'''

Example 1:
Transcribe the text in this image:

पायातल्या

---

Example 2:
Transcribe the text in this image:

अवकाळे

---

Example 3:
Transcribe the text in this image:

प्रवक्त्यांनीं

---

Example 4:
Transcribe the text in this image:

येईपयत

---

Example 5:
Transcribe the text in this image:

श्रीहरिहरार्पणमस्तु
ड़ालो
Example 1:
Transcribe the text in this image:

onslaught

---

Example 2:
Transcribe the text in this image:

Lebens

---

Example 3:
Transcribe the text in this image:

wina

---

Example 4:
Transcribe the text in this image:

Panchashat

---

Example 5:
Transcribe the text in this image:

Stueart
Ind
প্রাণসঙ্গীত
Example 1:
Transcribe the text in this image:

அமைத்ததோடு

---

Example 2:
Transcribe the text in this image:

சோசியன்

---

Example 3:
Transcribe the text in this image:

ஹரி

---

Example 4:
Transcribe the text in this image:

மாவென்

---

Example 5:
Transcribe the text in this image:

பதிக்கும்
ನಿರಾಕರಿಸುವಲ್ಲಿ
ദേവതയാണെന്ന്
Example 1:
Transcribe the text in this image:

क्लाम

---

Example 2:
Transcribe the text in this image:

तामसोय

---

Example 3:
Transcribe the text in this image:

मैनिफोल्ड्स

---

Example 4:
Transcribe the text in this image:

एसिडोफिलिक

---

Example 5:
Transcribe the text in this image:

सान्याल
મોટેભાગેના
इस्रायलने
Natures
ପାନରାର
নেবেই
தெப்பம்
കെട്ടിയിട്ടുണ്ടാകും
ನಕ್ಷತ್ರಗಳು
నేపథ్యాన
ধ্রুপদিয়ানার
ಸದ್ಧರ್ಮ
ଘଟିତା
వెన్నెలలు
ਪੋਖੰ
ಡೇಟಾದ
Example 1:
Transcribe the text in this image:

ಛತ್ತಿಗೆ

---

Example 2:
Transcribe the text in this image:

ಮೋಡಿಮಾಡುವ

'''

- **What is expected**
The required answer is every line of the data, duplicated exactly.

- **Output for this task**
Example 1:
Transcribe the text in this image:

पायातल्या

---

Example 2:
Transcribe the text in this image:

अवकाळे

---

Example 3:
Transcribe the text in this image:

प्रवक्त्यांनीं

---

Example 4:
Transcribe the text in this image:

येईपयत

---

Example 5:
Transcribe the text in this image:

श्रीहरिहरार्पणमस्तु
ड़ालो
Example 1:
Transcribe the text in this image:

onslaught

---

Example 2:
Transcribe the text in this image:

Lebens

---

Example 3:
Transcribe the text in this image:

wina

---

Example 4:
Transcribe the text in this image:

Panchashat

---

Example 5:
Transcribe the text in this image:

Stueart
Ind
প্রাণসঙ্গীত
Example 1:
Transcribe the text in this image:

அமைத்ததோடு

---

Example 2:
Transcribe the text in this image:

சோசியன்

---

Example 3:
Transcribe the text in this image:

ஹரி

---

Example 4:
Transcribe the text in this image:

மாவென்

---

Example 5:
Transcribe the text in this image:

பதிக்கும்
ನಿರಾಕರಿಸುವಲ್ಲಿ
ദേവതയാണെന്ന്
Example 1:
Transcribe the text in this image:

क्लाम

---

Example 2:
Transcribe the text in this image:

तामसोय

---

Example 3:
Transcribe the text in this image:

मैनिफोल्ड्स

---

Example 4:
Transcribe the text in this image:

एसिडोफिलिक

---

Example 5:
Transcribe the text in this image:

सान्याल
મોટેભાગેના
इस्रायलने
Natures
ପାନରାର
নেবেই
தெப்பம்
കെട്ടിയിട്ടുണ്ടാകും
ನಕ್ಷತ್ರಗಳು
నేపథ్యాన
ধ্রুপদিয়ানার
ಸದ್ಧರ್ಮ
ଘଟିତା
వెన్నెలలు
ਪੋਖੰ
ಡೇಟಾದ
Example 1:
Transcribe the text in this image:

ಛತ್ತಿಗೆ

---

Example 2:
Transcribe the text in this image:

ಮೋಡಿಮಾಡುವ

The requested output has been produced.